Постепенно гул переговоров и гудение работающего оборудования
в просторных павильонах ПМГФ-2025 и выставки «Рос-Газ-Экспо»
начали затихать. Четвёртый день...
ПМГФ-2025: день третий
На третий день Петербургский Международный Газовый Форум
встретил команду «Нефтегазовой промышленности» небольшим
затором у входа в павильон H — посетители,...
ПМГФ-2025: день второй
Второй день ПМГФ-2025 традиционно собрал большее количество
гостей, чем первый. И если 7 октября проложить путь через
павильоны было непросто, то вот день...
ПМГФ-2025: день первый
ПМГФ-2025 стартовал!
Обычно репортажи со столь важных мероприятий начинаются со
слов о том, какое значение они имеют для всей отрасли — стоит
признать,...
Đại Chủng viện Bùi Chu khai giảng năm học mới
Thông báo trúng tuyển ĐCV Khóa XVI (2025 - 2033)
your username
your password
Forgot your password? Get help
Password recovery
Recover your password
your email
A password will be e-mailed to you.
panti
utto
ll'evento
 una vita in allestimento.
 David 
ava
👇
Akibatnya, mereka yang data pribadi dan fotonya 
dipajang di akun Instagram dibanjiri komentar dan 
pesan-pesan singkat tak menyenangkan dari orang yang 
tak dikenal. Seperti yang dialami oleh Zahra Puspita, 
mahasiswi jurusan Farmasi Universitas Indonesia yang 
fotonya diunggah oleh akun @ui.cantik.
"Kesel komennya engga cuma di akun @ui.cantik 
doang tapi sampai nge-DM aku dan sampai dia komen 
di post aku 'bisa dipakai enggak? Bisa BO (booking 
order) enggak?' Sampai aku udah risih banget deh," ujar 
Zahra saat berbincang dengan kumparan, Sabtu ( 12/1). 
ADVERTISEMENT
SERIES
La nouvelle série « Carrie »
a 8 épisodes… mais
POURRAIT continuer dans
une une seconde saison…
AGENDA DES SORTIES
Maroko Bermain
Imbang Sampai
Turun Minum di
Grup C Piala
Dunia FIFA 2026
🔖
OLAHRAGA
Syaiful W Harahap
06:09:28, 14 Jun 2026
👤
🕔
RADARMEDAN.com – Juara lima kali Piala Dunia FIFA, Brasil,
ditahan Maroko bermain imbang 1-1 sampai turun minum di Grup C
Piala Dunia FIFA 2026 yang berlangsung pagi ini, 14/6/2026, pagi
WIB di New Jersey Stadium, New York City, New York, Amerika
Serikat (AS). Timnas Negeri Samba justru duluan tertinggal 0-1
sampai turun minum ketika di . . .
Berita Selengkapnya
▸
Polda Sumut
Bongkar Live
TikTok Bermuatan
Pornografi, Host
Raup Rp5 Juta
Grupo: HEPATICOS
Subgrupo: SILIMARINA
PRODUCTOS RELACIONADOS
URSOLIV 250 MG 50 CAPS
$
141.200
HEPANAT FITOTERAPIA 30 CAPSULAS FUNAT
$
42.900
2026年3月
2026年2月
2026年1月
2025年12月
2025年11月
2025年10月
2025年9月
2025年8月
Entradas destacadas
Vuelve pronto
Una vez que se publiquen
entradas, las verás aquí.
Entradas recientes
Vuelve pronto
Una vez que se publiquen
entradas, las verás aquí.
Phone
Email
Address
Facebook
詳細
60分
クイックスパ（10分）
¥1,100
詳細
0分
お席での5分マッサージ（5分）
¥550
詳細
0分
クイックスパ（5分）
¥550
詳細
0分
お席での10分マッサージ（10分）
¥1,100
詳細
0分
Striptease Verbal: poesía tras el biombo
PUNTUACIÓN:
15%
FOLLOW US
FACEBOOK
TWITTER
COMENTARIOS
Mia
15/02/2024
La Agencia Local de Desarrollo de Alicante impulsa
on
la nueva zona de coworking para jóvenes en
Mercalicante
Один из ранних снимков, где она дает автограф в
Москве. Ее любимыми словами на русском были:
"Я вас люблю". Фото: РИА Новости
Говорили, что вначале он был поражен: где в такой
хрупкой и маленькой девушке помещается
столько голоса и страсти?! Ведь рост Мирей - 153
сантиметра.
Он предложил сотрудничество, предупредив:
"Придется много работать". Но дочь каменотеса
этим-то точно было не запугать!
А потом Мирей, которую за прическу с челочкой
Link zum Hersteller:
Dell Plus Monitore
──────
Directions for this task:
Return the listing. Match it exactly.

Answer:
Постепенно гул переговоров и гудение работающего оборудования
в просторных павильонах ПМГФ-2025 и выставки «Рос-Газ-Экспо»
начали затихать. Четвёртый день...
ПМГФ-2025: день третий
На третий день Петербургский Международный Газовый Форум
встретил команду «Нефтегазовой промышленности» небольшим
затором у входа в павильон H — посетители,...
ПМГФ-2025: день второй
Второй день ПМГФ-2025 традиционно собрал большее количество
гостей, чем первый. И если 7 октября проложить путь через
павильоны было непросто, то вот день...
ПМГФ-2025: день первый
ПМГФ-2025 стартовал!
Обычно репортажи со столь важных мероприятий начинаются со
слов о том, какое значение они имеют для всей отрасли — стоит
признать,...
Đại Chủng viện Bùi Chu khai giảng năm học mới
Thông báo trúng tuyển ĐCV Khóa XVI (2025 - 2033)
your username
your password
Forgot your password? Get help
Password recovery
Recover your password
your email
A password will be e-mailed to you.
panti
utto
ll'evento
 una vita in allestimento.
 David 
ava
👇
Akibatnya, mereka yang data pribadi dan fotonya 
dipajang di akun Instagram dibanjiri komentar dan 
pesan-pesan singkat tak menyenangkan dari orang yang 
tak dikenal. Seperti yang dialami oleh Zahra Puspita, 
mahasiswi jurusan Farmasi Universitas Indonesia yang 
fotonya diunggah oleh akun @ui.cantik.
"Kesel komennya engga cuma di akun @ui.cantik 
doang tapi sampai nge-DM aku dan sampai dia komen 
di post aku 'bisa dipakai enggak? Bisa BO (booking 
order) enggak?' Sampai aku udah risih banget deh," ujar 
Zahra saat berbincang dengan kumparan, Sabtu ( 12/1). 
ADVERTISEMENT
SERIES
La nouvelle série « Carrie »
a 8 épisodes… mais
POURRAIT continuer dans
une une seconde saison…
AGENDA DES SORTIES
Maroko Bermain
Imbang Sampai
Turun Minum di
Grup C Piala
Dunia FIFA 2026
🔖
OLAHRAGA
Syaiful W Harahap
06:09:28, 14 Jun 2026
👤
🕔
RADARMEDAN.com – Juara lima kali Piala Dunia FIFA, Brasil,
ditahan Maroko bermain imbang 1-1 sampai turun minum di Grup C
Piala Dunia FIFA 2026 yang berlangsung pagi ini, 14/6/2026, pagi
WIB di New Jersey Stadium, New York City, New York, Amerika
Serikat (AS). Timnas Negeri Samba justru duluan tertinggal 0-1
sampai turun minum ketika di . . .
Berita Selengkapnya
▸
Polda Sumut
Bongkar Live
TikTok Bermuatan
Pornografi, Host
Raup Rp5 Juta
Grupo: HEPATICOS
Subgrupo: SILIMARINA
PRODUCTOS RELACIONADOS
URSOLIV 250 MG 50 CAPS
$
141.200
HEPANAT FITOTERAPIA 30 CAPSULAS FUNAT
$
42.900
2026年3月
2026年2月
2026年1月
2025年12月
2025年11月
2025年10月
2025年9月
2025年8月
Entradas destacadas
Vuelve pronto
Una vez que se publiquen
entradas, las verás aquí.
Entradas recientes
Vuelve pronto
Una vez que se publiquen
entradas, las verás aquí.
Phone
Email
Address
Facebook
詳細
60分
クイックスパ（10分）
¥1,100
詳細
0分
お席での5分マッサージ（5分）
¥550
詳細
0分
クイックスパ（5分）
¥550
詳細
0分
お席での10分マッサージ（10分）
¥1,100
詳細
0分
Striptease Verbal: poesía tras el biombo
PUNTUACIÓN:
15%
FOLLOW US
FACEBOOK
TWITTER
COMENTARIOS
Mia
15/02/2024
La Agencia Local de Desarrollo de Alicante impulsa
on
la nueva zona de coworking para jóvenes en
Mercalicante
Один из ранних снимков, где она дает автограф в
Москве. Ее любимыми словами на русском были:
"Я вас люблю". Фото: РИА Новости
Говорили, что вначале он был поражен: где в такой
хрупкой и маленькой девушке помещается
столько голоса и страсти?! Ведь рост Мирей - 153
сантиметра.
Он предложил сотрудничество, предупредив:
"Придется много работать". Но дочь каменотеса
этим-то точно было не запугать!
А потом Мирей, которую за прическу с челочкой
Link zum Hersteller:
Dell Plus Monitore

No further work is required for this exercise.